Published: Wednesday, 10 April 2019 | Written by SciFi Vision
Tomorrow Netflix drops its new series Black Summer, a spinoff/prequel to Syfy’s Z Nation. The show takes place at the start of the zombie apocalypse and follows a group of survivors as they enter each other’s lives and work together to stay alive and make it to safety.
During a town-wide evacuation, Rose (Jaime King) is separated from her daughter Anna (Zoe Marlett) and must make it to the stadium to catch up with her, but she can’t do it alone. She is saved from a zombie attack by a man with secrets, Spears (Justin Chu Cary), who agrees to help her on her journey. Along the way a deaf man, Ryan (Mustafa Alabassi), and another man, Lance (Kelsey Flower), join their group.
Meanwhile William (Sal Velez Jr.), who’s trying to get to his family, helps a woman (Gwynyth Walsh) when a man tries to steal her car, and they end up traveling together with another woman, Sun (Christine Lee), who only speaks Korean.
Can they all make it to safety before they are overrun by the undead?
Although the show shares many of the same writers, directors, and producers as Z Nation, Black Summer barely resembles it in most ways; it just takes place in the same universe. While Z Nation was campy and sometimes outright crazy, Black Summer is a serious take on the zombie genre. It’s not over-the-top gory like its predecessor either.
While the series is not heavily character based and doesn’t dive as deep into issues of morality and such as some other shows about the undead, it doesn’t really need to. Black Summer is more about the action and the characters racing to stay alive. It’s full of tension and energy as the characters move from place to place trying to escape the undead.
I feel the show is what it was meant to be: a thrilling zombie survival series; nothing more nothing less, but that’s not a bad thing. It is engaging and keeps you right there in the middle of the action. The press was given seven out of the eight episodes of the season to review, and I found myself binging one after the next, wanting to take it all in.

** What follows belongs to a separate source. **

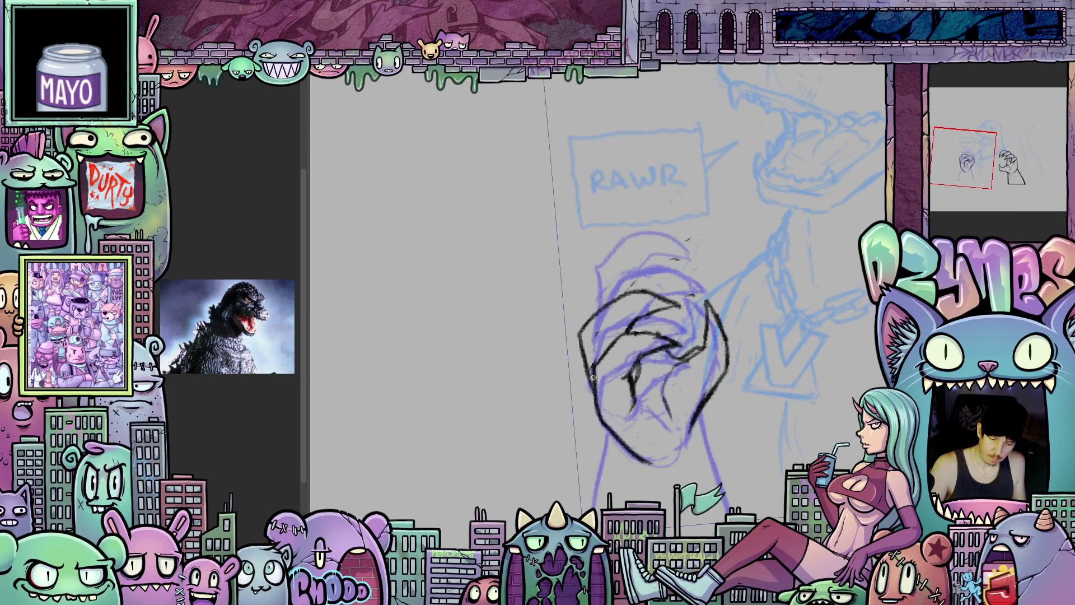
scroll(616, 381, up, 3)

I like the way that the show is broken up into small “chapters.” In the beginning it helps to get the characters straight, but it also works as a clever way I feel to help keep the show moving. I was also really pleased with how they used it to switch between character viewpoints. It was fun to get to see pieces of the story from different perspectives that would then connect and give the whole picture.

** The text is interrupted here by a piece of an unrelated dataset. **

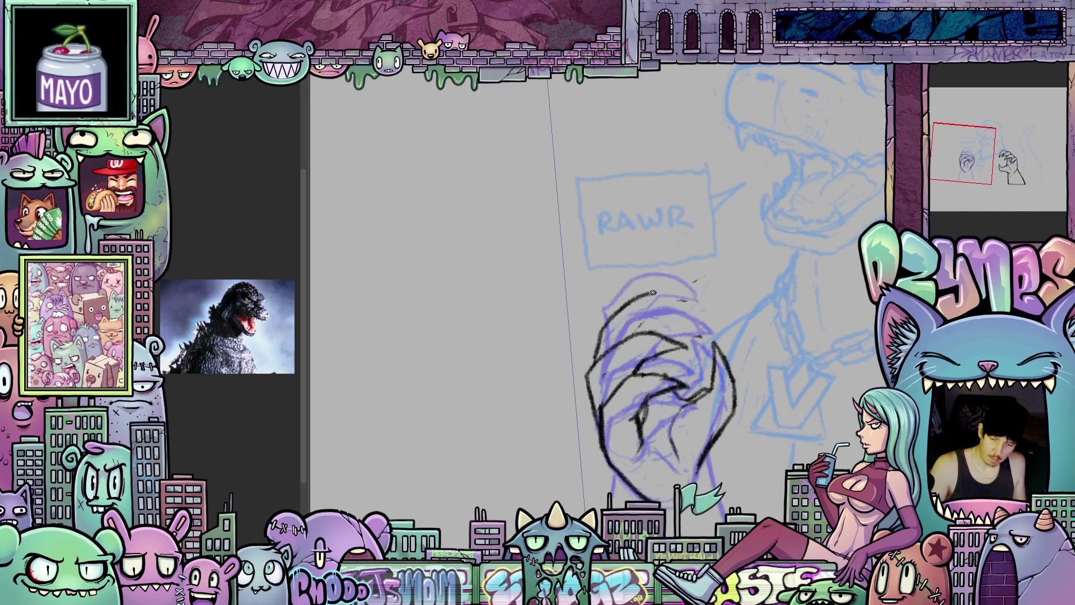
drag(684, 294, 656, 318)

While the effects aren’t necessarily award-worthy, they work. The zombies in Black Summer are also different types of zombies than usual in these kinds of shows: they’re quick and not as easily distracted or totally stupid, which I actually appreciate; it makes it a bit different than the norm.
Jaime King is believable as the determined mother, and Cary plays well off of her. I also enjoyed Sal Velez as he emerged as a leader.
Overall, I found Black Summer to be an enjoyable series. It is quick-paced and great to binge when you’re craving a tale of the undead. I’m excited to see what the season finale holds as well as hopefully a second season.